Retailers girded themselves for the second busiest shopping day of the year, but the day after Christmas is also known for something less beneficial to the bottom line: hordes of returns.
Americans were expected to throng stores to give back unwanted holiday gifts, hoping to exchange the duds for cash, gift cards, store credit or other products.
The crowds will be intensified by deep, inventory-clearing discounts meant to lure shoppers and encourage returners to stay in stores. Only the Saturday before Christmas will have had more foot traffic, according to retail analytics firm ShopperTrak.
At some shopping centers in Southern California, early crowds were light.
Film production worker Kai Morrison, 44, tagged along with his friend Giselle Raymond, 49, as she shopped at the Grove shopping center in the Fairfax district.
Raymond was looking for items for her bakery, the Kitchen Table, and found a spice grinder, a mortar and pestle set and some sea salt at Sur La Table, which she paid for using a $100 gift certificate.
There were no lines.
"For the Grove, this is a very manageable crowd," she said.
Anaheim Hills resident Melissa Tait and her 9-year-old twins Macy and Ryder spent Friday morning weighed down by $500 in bedding and clothes she purchased at Macy's and Nordstrom at Fashion Island.
"I am one of the nuts that loves the crowds," said Tait, 38, though at 9:30 a.m. the shopping center wasn't packed.
The crowds at some stores, however, will likely encourage criminals to try their luck, according to experts.
Return fraud is expected to cost retailers $3.6 billion this holiday season, up from $3.4 billion last year and $2.9 billion in 2012, according to the National Retail Federation.
Over the full year, the practice costs companies nearly $11 billion.
This winter, one in every 20 returns is dubious, according to the trade group – a hefty figure considering that the average person returned nearly four gifts last year.
Several strategies are common. Perpetrators purchase items at a discount online or in a store and then return it at a competing retailer’s brick-and-mortar store for full value.
More retailers are allowing consumers to return merchandise in person that was bought on the Internet, according to the National Retail Federation. But more – 18.2% this year compared with 15.5% last year – are also saying that they have endured return fraud with e-receipts.
Some 3.5% of online purchases returned to stores are fraudulent, according to the group.
Other fraud perpetrators recruit store associates, using their employee discounts to score a deal on the product before returning it for the original price. More than eight in 10 companies said they have been victims of employee collusion.

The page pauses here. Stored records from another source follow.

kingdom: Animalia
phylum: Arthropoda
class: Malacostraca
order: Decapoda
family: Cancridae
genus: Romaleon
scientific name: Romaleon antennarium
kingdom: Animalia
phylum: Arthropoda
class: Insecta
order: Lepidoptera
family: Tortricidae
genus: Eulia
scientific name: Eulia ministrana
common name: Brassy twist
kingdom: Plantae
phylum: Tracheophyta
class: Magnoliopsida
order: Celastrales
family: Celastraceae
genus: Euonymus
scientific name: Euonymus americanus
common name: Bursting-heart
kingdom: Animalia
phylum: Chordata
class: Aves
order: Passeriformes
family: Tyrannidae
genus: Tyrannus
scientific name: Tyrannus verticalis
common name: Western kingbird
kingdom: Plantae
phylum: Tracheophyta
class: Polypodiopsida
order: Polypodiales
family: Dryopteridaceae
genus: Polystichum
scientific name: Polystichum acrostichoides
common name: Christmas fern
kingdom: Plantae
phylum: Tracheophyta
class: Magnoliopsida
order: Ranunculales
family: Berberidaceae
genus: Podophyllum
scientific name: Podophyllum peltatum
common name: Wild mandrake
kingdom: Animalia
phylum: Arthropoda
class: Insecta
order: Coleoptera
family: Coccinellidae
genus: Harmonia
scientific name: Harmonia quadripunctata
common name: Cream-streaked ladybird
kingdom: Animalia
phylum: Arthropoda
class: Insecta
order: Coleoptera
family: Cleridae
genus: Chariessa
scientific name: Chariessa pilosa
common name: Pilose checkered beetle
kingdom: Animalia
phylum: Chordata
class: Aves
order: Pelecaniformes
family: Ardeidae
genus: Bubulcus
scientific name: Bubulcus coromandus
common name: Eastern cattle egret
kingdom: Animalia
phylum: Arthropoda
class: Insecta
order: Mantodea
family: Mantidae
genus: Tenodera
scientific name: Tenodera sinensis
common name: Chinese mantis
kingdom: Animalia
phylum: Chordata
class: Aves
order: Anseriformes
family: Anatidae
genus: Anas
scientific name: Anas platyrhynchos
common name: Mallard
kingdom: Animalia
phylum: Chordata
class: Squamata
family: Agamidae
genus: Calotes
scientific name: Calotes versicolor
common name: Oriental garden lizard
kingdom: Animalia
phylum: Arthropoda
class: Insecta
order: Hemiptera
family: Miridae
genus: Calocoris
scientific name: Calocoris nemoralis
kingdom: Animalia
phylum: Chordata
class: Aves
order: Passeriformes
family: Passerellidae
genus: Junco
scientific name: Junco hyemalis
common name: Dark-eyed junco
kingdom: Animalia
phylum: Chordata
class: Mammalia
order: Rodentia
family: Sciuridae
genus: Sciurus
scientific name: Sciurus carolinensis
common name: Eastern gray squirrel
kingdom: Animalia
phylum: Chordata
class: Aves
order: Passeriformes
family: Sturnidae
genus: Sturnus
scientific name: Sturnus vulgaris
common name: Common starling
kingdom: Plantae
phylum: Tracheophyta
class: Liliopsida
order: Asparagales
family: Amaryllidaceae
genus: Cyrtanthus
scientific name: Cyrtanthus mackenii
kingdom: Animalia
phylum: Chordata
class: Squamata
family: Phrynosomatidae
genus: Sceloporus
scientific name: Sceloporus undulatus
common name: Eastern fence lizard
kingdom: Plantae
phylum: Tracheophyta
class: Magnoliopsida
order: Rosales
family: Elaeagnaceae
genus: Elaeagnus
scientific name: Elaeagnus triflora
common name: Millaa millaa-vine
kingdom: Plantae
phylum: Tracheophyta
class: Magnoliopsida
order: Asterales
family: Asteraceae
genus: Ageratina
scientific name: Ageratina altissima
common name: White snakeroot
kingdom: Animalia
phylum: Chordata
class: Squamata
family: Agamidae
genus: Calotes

Some use counterfeit receipts – a practice reported by a quarter of retailers. Others buy electronics, take out the valuable components inside, refill the hollowed-out technology with weights and then return it in the original packaging.
The switch is an offshoot of a common tactic known as wardrobing, in which customers return clothing that they have already worn. This year, nearly three-quarters of retailers said they fell victim to the strategy, up from 62% last year.
For the most part, retail experts don’t suspect average consumers. Instead, they finger organized retail crime groups, which tend to steal merchandise en masse and then resell it.
Such groups cost retailers nearly $30 billion a year, according to the trade group. Criminals are most active in Los Angeles, followed by Miami and then Chicago.
The National Retail Federation surveyed loss-prevention executives at 60 retailers – nearly 93% of respondents said their companies experienced returns of stolen merchandise in the past year.
“These knuckleheads know when to come in – they practice this and they’re good at it,” said Bob Moraca, vice president of loss prevention for the National Retail Federation.